EXERCISE: Quote exactly and only this range of lines in the data below: the line that holds "wrist: (128, 66)" to the line that holds "thumb mcp: (47, 276)", both included.

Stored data
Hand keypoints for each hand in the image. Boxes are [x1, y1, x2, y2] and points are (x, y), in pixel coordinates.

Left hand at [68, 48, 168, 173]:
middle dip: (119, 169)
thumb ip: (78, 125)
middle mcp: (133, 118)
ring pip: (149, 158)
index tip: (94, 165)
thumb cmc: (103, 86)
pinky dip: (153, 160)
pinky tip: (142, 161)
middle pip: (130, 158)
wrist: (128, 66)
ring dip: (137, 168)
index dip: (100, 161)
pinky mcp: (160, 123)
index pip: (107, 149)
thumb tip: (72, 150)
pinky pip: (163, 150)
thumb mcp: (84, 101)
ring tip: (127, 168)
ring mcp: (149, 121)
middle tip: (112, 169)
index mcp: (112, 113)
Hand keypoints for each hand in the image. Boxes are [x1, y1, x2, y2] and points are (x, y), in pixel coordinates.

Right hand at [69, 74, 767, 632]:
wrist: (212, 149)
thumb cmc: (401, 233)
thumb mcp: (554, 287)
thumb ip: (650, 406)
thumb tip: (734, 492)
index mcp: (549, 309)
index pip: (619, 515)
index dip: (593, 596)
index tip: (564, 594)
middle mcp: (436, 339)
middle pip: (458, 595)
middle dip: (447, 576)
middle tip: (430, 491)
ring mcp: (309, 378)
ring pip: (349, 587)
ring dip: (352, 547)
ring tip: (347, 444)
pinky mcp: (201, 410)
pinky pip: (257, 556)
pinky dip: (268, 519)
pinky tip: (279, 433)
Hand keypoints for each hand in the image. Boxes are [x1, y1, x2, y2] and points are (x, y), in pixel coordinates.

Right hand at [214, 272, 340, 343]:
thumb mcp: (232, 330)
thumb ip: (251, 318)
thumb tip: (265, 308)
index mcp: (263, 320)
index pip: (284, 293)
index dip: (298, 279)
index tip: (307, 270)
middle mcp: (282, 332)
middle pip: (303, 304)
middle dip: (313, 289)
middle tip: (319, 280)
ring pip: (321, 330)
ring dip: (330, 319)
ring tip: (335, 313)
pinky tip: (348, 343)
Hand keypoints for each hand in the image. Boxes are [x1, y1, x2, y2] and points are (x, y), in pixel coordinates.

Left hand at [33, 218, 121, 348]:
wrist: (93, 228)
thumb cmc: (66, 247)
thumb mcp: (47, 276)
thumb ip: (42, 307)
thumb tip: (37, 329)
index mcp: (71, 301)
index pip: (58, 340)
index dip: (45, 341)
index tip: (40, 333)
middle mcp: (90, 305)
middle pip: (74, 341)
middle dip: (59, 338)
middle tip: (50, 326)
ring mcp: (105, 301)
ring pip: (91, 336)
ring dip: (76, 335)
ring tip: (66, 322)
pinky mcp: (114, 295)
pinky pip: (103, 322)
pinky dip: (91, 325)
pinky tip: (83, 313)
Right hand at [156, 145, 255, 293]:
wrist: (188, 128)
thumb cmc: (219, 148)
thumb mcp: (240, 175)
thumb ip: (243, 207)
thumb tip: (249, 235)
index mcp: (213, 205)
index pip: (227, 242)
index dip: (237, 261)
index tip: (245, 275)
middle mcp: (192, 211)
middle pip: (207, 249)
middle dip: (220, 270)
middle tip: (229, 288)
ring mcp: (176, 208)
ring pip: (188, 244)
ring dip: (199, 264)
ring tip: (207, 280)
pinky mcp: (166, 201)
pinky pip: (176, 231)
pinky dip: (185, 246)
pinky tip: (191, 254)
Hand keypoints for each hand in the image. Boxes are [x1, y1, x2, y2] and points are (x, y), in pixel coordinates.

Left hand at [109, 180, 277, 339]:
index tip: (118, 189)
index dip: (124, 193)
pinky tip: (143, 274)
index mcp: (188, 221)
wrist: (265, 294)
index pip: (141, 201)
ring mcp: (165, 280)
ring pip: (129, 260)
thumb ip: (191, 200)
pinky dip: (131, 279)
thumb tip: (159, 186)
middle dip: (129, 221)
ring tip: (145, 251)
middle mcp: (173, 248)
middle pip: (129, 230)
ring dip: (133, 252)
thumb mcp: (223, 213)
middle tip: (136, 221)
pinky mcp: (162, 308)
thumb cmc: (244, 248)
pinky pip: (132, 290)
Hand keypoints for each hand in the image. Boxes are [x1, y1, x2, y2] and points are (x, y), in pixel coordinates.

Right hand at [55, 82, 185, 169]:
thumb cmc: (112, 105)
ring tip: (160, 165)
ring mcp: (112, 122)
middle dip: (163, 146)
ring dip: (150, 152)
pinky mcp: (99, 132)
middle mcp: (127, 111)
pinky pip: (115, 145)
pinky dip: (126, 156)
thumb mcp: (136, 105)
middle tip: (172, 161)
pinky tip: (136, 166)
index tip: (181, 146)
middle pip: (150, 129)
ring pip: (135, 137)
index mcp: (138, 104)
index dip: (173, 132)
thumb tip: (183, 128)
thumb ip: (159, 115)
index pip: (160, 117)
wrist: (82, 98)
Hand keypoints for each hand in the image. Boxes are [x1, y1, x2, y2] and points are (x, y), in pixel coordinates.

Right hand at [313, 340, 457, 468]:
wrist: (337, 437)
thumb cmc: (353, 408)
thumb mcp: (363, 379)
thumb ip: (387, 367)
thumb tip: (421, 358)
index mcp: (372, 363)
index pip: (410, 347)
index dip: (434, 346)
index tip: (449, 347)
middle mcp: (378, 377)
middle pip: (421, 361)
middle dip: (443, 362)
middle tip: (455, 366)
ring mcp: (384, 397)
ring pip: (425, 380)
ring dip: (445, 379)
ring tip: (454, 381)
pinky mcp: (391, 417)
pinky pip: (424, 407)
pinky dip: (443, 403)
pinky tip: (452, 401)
...
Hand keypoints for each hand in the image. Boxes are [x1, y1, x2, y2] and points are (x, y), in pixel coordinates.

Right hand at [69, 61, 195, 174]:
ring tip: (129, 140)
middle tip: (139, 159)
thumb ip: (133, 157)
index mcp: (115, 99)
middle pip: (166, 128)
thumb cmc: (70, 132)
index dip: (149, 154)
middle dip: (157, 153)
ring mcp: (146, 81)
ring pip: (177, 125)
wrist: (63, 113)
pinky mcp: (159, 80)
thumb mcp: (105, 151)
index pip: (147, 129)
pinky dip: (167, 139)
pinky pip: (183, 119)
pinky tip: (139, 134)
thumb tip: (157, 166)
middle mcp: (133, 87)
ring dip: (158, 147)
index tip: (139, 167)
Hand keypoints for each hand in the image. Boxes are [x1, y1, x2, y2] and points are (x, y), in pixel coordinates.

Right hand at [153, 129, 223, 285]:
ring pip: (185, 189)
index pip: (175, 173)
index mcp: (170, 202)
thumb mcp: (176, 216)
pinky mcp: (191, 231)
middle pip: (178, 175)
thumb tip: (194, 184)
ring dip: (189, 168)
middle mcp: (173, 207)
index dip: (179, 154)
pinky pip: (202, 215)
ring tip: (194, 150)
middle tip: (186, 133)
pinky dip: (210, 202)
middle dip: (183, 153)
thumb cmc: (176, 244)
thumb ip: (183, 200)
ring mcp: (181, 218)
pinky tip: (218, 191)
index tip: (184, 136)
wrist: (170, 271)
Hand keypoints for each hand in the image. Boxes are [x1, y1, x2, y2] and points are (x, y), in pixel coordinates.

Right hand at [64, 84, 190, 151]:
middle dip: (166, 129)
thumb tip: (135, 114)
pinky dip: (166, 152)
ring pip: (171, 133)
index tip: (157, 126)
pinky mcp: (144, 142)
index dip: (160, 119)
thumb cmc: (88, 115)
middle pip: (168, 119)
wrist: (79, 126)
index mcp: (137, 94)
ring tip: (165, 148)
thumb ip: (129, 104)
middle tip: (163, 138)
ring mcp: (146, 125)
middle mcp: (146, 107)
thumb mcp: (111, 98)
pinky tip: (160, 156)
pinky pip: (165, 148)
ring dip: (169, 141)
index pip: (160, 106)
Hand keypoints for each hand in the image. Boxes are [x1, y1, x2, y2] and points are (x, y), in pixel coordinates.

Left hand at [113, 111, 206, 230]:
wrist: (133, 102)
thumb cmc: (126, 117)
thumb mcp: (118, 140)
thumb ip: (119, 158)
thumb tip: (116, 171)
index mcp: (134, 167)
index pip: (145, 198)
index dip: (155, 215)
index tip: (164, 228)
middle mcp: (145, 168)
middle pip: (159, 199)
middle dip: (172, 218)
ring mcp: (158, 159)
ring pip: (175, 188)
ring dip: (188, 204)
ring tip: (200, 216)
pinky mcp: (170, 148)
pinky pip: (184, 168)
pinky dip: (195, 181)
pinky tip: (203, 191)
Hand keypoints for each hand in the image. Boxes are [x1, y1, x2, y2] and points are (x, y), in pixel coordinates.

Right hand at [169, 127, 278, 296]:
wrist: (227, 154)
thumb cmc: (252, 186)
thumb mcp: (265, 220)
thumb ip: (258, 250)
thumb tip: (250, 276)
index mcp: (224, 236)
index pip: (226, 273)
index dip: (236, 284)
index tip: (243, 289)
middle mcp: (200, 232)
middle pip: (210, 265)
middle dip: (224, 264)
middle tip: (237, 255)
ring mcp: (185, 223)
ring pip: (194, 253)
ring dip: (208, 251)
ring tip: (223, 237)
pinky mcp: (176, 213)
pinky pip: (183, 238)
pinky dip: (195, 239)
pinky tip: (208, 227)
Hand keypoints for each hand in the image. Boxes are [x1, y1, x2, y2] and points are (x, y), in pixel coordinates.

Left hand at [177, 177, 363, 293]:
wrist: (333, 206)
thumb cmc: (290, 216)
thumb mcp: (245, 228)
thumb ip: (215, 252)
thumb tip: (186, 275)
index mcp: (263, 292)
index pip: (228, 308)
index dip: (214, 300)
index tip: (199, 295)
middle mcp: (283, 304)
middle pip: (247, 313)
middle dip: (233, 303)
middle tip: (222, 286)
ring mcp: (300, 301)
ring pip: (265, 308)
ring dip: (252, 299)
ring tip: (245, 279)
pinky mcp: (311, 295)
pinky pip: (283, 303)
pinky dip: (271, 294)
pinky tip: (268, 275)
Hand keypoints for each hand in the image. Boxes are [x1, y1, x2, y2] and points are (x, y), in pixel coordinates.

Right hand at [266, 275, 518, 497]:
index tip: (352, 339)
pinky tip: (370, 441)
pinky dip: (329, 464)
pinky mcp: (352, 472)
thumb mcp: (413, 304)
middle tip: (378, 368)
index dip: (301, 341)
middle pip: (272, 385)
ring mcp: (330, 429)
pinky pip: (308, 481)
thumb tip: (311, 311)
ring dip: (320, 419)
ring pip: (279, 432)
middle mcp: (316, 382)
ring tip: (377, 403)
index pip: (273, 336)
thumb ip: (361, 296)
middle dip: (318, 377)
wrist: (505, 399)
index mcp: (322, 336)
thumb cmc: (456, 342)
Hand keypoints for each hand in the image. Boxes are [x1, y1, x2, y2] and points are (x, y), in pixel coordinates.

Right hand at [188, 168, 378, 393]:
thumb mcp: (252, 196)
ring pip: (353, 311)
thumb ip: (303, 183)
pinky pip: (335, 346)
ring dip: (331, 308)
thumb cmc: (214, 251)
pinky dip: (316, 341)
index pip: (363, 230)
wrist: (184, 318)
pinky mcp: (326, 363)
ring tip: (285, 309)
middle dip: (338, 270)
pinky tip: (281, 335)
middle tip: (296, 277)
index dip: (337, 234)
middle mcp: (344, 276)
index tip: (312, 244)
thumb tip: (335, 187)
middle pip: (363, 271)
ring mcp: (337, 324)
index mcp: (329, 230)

SOLUTION TO THE EXERCISE:
wrist: (128, 66)
ring dip: (137, 168)
index dip: (100, 161)
pinky mcp: (160, 123)
index pip: (107, 149)
thumb tip: (72, 150)
pinky pip: (163, 150)
thumb mcp: (84, 101)
ring tip: (127, 168)
ring mcp: (149, 121)
middle tip: (112, 169)
index mcp: (112, 113)
Hand keypoints for each hand in the image. Boxes are [x1, y1, x2, y2] and points are (x, y), in pixel coordinates.

Right hand at [69, 74, 767, 632]:
wrist: (212, 149)
thumb cmc: (401, 233)
thumb mcp: (554, 287)
thumb ip: (650, 406)
thumb tip: (734, 492)
index mcp: (549, 309)
index pip: (619, 515)
index dip: (593, 596)
index tip: (564, 594)
middle mcp: (436, 339)
middle pip: (458, 595)
middle dip: (447, 576)
middle tip: (430, 491)
ring mcp: (309, 378)
ring pip: (349, 587)
ring dip: (352, 547)
ring tip: (347, 444)
pinky mcp: (201, 410)
pinky pip: (257, 556)
pinky dip: (268, 519)
pinky tip: (279, 433)
Hand keypoints for each hand in the image. Boxes are [x1, y1, x2, y2] and points are (x, y), in pixel coordinates.

Right hand at [214, 272, 340, 343]:
thumb mcp: (232, 330)
thumb ip: (251, 318)
thumb tip: (265, 308)
index mcp: (263, 320)
index pip: (284, 293)
index dip: (298, 279)
index tip: (307, 270)
middle mcp: (282, 332)
middle pip: (303, 304)
middle dip: (313, 289)
middle tip: (319, 280)
ring pip: (321, 330)
ring dip: (330, 319)
ring tip: (335, 313)
pinky tip: (348, 343)
Hand keypoints for each hand in the image. Boxes are [x1, y1, x2, y2] and points are (x, y), in pixel coordinates.

Left hand at [33, 218, 121, 348]:
wrist: (93, 228)
thumb cmc: (66, 247)
thumb mcp: (47, 276)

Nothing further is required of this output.